Я сумел выдавить из себя лишь несколько слабых стонов. Пострадавшее в схватке с главарём скандинавов лицо опухло и я не чувствовал половины его, а потому едва ворочал языком.
Меня никто не услышал, и лишь спустя пару часов такой вот постыдной беспомощности в дверь постучались. Я издал настолько громкий и разборчивый стон, на какой только достало сил, и тут же дверь отворилась. На пороге замерла знакомая служанка. Она уставилась на меня, явно не зная, что делать и куда бежать: за врачом, которого тут в округе вряд ли сыщешь, или сразу за священником – отпевать меня. Я не мог видеть себя, однако был уверен, что сейчас выгляжу так, что краше в гроб кладут.
– Что с вами, господин? – выдавила она наконец, не решая переступить порог.
Я сумел достаточно внятно произнести имя капитана рейтар, благо оно было коротким.

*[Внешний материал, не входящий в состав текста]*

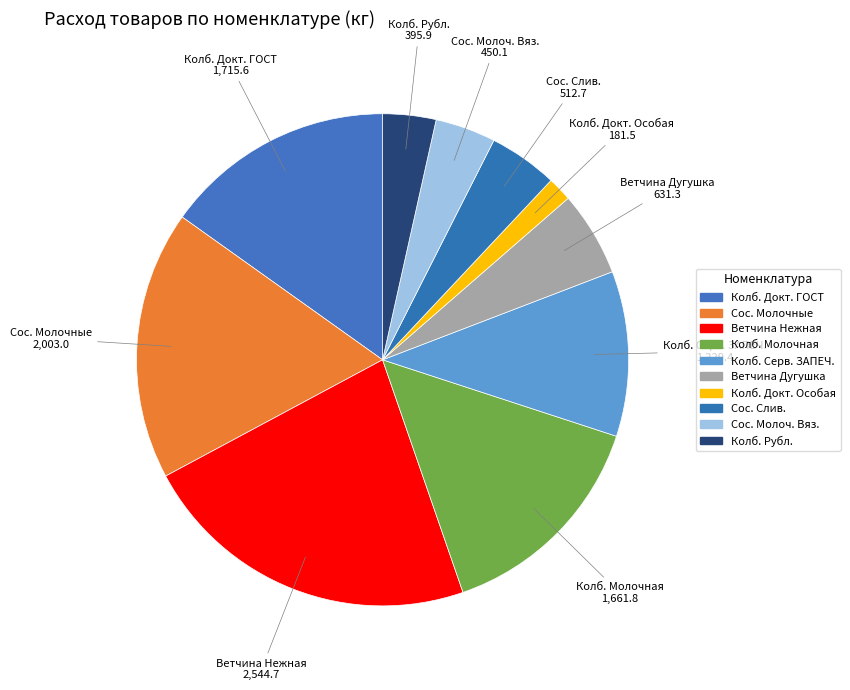

How many slices are in this pie chart?

10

Оставалось надеяться, что вильдграф сдержит слово и оставит Курцбаха с отрядом при мне. Надежды мои оправдались, не прошло и пяти минут, как в комнату ввалился Курцбах, причём с взведённым пистолетом наперевес. За спиной его маячило бледное личико служанки, на котором испуг смешивался с любопытством.
– Вот же дьявол, - выпалил Курцбах, опуская оружие. – Эта девица наплела мне тут невесть что, я уж думал, что вместо тебя застану в комнате чумное отродье. Хорошо, сразу не выстрелил.